- Exercise task -
Write out every line in the entries below, word for word and in the same order.

- Working data -
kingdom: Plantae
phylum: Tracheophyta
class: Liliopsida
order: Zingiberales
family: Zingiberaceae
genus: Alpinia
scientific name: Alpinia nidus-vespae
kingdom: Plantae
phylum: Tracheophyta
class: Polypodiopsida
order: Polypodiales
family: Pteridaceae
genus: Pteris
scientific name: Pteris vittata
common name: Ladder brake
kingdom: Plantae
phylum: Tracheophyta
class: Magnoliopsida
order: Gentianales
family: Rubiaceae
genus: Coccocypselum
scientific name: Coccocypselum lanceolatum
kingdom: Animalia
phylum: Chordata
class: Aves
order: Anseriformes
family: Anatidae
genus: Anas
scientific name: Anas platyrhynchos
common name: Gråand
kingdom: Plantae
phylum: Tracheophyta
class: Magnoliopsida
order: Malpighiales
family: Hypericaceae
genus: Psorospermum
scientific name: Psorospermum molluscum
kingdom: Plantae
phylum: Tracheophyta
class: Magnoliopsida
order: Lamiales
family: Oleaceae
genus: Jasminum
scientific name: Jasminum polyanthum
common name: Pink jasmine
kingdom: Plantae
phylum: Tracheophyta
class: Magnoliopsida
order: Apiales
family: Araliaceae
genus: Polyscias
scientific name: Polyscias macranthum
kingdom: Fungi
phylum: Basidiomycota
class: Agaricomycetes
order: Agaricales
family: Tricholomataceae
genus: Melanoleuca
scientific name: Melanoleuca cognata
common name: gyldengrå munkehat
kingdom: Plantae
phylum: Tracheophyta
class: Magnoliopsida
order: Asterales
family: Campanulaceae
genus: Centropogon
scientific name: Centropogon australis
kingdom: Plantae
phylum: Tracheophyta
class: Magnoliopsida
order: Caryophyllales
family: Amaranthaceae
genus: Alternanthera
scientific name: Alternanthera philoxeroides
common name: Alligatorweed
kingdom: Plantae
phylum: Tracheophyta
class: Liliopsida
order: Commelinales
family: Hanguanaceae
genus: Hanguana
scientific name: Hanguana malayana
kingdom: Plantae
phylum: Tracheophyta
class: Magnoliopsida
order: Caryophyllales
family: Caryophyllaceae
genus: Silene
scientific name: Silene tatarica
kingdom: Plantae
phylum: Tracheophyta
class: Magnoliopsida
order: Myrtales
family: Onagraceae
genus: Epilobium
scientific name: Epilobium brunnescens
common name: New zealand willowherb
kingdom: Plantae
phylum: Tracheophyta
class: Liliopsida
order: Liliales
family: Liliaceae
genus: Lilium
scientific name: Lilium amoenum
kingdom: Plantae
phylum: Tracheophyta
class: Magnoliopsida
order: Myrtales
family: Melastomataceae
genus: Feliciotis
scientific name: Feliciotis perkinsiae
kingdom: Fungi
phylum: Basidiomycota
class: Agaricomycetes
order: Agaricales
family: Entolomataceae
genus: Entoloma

- Response to the task -
kingdom: Plantae
phylum: Tracheophyta
class: Liliopsida
order: Zingiberales
family: Zingiberaceae
genus: Alpinia
scientific name: Alpinia nidus-vespae
kingdom: Plantae
phylum: Tracheophyta
class: Polypodiopsida
order: Polypodiales
family: Pteridaceae
genus: Pteris
scientific name: Pteris vittata
common name: Ladder brake
kingdom: Plantae
phylum: Tracheophyta
class: Magnoliopsida
order: Gentianales
family: Rubiaceae
genus: Coccocypselum
scientific name: Coccocypselum lanceolatum
kingdom: Animalia
phylum: Chordata
class: Aves
order: Anseriformes
family: Anatidae
genus: Anas
scientific name: Anas platyrhynchos
common name: Gråand
kingdom: Plantae
phylum: Tracheophyta
class: Magnoliopsida
order: Malpighiales
family: Hypericaceae
genus: Psorospermum
scientific name: Psorospermum molluscum
kingdom: Plantae
phylum: Tracheophyta
class: Magnoliopsida
order: Lamiales
family: Oleaceae
genus: Jasminum
scientific name: Jasminum polyanthum
common name: Pink jasmine
kingdom: Plantae
phylum: Tracheophyta
class: Magnoliopsida
order: Apiales
family: Araliaceae
genus: Polyscias
scientific name: Polyscias macranthum
kingdom: Fungi
phylum: Basidiomycota
class: Agaricomycetes
order: Agaricales
family: Tricholomataceae
genus: Melanoleuca
scientific name: Melanoleuca cognata
common name: gyldengrå munkehat
kingdom: Plantae
phylum: Tracheophyta
class: Magnoliopsida
order: Asterales
family: Campanulaceae
genus: Centropogon
scientific name: Centropogon australis
kingdom: Plantae
phylum: Tracheophyta
class: Magnoliopsida
order: Caryophyllales
family: Amaranthaceae
genus: Alternanthera
scientific name: Alternanthera philoxeroides
common name: Alligatorweed
kingdom: Plantae
phylum: Tracheophyta
class: Liliopsida
order: Commelinales
family: Hanguanaceae
genus: Hanguana
scientific name: Hanguana malayana
kingdom: Plantae
phylum: Tracheophyta
class: Magnoliopsida
order: Caryophyllales
family: Caryophyllaceae
genus: Silene
scientific name: Silene tatarica
kingdom: Plantae
phylum: Tracheophyta
class: Magnoliopsida
order: Myrtales
family: Onagraceae
genus: Epilobium
scientific name: Epilobium brunnescens
common name: New zealand willowherb
kingdom: Plantae
phylum: Tracheophyta
class: Liliopsida
order: Liliales
family: Liliaceae
genus: Lilium
scientific name: Lilium amoenum
kingdom: Plantae
phylum: Tracheophyta
class: Magnoliopsida
order: Myrtales
family: Melastomataceae
genus: Feliciotis
scientific name: Feliciotis perkinsiae
kingdom: Fungi
phylum: Basidiomycota
class: Agaricomycetes
order: Agaricales
family: Entolomataceae
genus: Entoloma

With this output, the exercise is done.